In other words, the Balfour Declaration didn't change the way non-Jews felt about the Jews. It empowered the Jews to change their fate. And it gave license to the nations of the world to support them—if only fleetingly in most cases—and so allowed history to change in a revolutionary way for the Jewish people.

Israel's first prime minister David Ben-Gurion famously said, "It doesn't matter what the gentiles say. It matters what the Jews do."

Ben-Gurion's statement was harsh. But it was also accurate, by and large. Generally speaking, the nations of the world have not supported the Jews, not in the Diaspora and not in Israel. Jewish survival has always been more a function of Jewish action than gentile sympathy.

But while accurate in the general sense, the routine hostility of the nations of the world mustn't make us overlook the enduring significance of their acts of friendship.

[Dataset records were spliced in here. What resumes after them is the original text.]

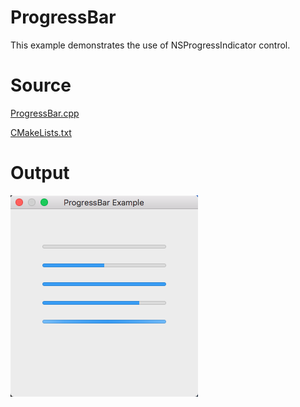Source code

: # ProgressBar

This example demonstrates the use of NSProgressIndicator control.

# Source

[ProgressBar.cpp](./ProgressBar.cpp)

[CMakeLists.txt](./CMakeLists.txt)

# Output

![GitHub Logo](../../docs/Pictures/ProgressBar.png)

The Balfour Declaration didn't change the whole world. It changed the Jewish world. It didn't change the Jewish world by creating a state for us. It changed the Jewish world by helping us to believe that we could fulfill our longing to return to Zion. And once we believed it, we did it.

So Netanyahu is right to travel to London to show his appreciation for the Balfour Declaration—protests or no protests. Indeed, he would be right to go to London even if Corbyn were prime minister and no one greeted him at the airport. By showing our enduring appreciation for what the British government did for the Jews a hundred years ago, we may inspire new unknown Balfours to stand with us tomorrow, even as the chorus of Balfour-haters drones on and on and on.